The issue, which was increased in size because of strong demand from institutional investors and private banks, was priced at 6.875 per cent and will be used to bolster Trafigura’s financial position.
“We’re delighted to have successfully issued our third perpetual subordinated bond which allows us to further diversify our financing base and reinforce our balance sheet”, said Trafigura’s chief financial officer Christophe Salmon.
Under international accounting standards, perpetual bonds are treated as equity rather than debt because they do not have a maturity date.

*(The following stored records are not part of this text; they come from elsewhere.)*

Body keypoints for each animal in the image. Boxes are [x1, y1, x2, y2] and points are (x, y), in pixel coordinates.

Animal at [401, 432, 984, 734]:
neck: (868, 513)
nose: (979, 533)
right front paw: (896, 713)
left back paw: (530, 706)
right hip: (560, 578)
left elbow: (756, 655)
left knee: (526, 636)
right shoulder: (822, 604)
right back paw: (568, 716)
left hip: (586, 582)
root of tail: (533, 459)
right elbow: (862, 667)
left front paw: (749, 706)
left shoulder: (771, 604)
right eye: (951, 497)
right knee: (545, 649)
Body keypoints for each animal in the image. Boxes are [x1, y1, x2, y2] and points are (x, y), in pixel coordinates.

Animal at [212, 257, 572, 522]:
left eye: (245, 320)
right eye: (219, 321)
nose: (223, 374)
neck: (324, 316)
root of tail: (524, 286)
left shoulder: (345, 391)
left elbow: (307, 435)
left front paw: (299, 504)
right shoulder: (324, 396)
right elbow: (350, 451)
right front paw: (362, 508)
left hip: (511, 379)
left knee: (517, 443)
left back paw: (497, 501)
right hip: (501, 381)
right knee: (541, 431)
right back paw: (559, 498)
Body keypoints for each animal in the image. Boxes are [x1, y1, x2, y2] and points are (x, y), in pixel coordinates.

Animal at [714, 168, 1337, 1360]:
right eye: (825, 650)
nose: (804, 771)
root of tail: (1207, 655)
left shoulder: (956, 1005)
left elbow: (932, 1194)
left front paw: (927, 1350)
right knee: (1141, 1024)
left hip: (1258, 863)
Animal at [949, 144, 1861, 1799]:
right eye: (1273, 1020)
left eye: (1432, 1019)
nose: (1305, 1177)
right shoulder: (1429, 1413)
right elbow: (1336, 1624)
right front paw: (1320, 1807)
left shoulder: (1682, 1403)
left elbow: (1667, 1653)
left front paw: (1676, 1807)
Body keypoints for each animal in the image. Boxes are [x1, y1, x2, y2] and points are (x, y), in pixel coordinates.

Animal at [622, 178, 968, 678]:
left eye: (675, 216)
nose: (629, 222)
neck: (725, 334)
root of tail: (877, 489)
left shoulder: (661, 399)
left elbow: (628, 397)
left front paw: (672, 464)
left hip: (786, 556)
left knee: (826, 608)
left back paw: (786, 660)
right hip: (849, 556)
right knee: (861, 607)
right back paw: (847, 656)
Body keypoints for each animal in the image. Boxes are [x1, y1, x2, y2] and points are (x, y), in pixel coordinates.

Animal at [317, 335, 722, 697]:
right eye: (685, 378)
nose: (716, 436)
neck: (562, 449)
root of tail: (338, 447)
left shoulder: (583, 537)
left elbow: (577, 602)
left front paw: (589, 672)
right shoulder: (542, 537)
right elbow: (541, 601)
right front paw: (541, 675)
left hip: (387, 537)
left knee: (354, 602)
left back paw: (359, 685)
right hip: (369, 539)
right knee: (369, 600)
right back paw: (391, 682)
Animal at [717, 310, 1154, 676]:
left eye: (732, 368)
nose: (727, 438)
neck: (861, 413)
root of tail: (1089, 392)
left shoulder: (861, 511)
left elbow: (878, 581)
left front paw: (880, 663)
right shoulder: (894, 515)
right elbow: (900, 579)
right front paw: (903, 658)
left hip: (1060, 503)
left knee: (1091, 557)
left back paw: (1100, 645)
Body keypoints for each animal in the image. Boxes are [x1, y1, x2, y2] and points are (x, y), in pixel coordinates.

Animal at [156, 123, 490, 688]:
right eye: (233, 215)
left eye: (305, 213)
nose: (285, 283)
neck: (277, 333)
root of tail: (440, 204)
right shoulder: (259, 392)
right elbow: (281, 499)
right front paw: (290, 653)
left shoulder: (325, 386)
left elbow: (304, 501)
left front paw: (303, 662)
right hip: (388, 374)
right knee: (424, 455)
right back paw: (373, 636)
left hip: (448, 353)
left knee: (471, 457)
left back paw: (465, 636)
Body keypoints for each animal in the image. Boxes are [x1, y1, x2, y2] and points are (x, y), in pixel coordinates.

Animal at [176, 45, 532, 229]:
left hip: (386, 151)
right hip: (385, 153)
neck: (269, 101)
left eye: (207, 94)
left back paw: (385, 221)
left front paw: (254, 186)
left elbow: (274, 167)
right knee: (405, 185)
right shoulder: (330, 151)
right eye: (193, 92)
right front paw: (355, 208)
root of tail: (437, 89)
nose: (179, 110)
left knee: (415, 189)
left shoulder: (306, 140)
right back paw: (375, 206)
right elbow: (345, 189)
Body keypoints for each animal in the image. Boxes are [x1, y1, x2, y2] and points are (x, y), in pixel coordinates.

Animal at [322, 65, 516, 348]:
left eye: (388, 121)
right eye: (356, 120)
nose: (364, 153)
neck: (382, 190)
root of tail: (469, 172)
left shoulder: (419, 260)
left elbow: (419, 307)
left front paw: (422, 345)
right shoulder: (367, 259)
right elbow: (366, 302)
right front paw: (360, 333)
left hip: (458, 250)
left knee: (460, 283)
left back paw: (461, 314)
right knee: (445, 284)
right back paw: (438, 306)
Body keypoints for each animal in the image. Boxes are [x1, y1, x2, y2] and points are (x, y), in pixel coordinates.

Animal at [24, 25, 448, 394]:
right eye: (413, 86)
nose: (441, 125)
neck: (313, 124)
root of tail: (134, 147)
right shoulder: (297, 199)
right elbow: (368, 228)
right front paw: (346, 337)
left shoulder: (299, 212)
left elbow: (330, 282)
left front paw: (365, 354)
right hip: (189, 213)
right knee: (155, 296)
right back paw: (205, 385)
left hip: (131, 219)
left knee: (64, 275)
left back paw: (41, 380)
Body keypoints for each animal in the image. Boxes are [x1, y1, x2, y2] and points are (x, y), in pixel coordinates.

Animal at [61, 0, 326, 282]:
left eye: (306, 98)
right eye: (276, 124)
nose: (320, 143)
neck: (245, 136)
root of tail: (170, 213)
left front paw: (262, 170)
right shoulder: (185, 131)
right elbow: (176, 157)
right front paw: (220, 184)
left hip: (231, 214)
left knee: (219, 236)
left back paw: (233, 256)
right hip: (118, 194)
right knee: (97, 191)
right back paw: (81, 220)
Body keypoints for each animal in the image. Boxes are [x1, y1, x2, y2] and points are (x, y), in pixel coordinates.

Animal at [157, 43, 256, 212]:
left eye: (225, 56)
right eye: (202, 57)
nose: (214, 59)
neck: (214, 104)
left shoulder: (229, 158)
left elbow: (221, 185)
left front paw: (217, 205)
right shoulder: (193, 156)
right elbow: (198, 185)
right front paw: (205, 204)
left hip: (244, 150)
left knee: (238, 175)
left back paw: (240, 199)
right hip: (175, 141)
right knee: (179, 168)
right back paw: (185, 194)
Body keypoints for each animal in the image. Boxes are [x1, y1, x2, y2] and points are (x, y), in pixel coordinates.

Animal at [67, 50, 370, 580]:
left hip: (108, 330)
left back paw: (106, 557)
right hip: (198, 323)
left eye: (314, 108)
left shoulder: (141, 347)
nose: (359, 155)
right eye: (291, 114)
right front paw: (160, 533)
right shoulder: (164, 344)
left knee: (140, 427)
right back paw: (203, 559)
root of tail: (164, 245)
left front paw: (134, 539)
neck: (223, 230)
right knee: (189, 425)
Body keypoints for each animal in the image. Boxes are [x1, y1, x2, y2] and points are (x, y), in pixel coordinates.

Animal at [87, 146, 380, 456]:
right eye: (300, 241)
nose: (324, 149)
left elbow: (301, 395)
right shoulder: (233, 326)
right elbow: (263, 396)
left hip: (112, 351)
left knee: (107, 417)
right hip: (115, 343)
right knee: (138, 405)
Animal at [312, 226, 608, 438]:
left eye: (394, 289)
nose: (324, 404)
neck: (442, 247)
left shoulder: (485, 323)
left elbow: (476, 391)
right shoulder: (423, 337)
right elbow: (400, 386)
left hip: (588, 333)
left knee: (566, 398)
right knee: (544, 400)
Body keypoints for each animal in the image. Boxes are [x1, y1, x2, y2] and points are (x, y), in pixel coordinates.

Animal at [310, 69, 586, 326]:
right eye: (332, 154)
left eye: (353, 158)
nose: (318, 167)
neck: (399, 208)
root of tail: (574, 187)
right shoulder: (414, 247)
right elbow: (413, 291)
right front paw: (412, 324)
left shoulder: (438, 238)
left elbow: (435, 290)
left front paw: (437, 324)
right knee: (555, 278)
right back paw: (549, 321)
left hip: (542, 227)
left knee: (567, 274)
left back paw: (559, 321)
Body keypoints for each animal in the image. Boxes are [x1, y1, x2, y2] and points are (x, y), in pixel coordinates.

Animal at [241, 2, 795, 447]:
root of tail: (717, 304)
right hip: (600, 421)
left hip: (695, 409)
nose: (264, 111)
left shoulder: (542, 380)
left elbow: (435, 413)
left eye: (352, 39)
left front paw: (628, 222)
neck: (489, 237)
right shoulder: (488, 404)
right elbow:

After aggressively investing in fixed assets and infrastructure over the past four year, privately-owned Trafigura is now looking to reduce its leverage.
At the end of its financial year in September, the company’s adjusted net debt stood at $8.6bn – almost 1.5 times group equity. Trafigura wants to reduce that ratio this year and is pursuing a number of initiatives, including the sale of non-core assets and reduced capital expenditure.
“It is always valuable to meet with capital markets investors and we were very pleased to see that the level of understanding of Trafigura’s business model, consistent performance and credit history has progressed significantly in the investor community,” said Mr Salmon.
Joint bookrunners on the bond issue were ANZ, Bank of America Merrill Lynch, DBS Bank, and Deutsche Bank.
Earlier this month, Noble Group, the Hong Kong-based commodity trader, raised $750m from the sale of junk bonds, which were priced 8.75 per cent.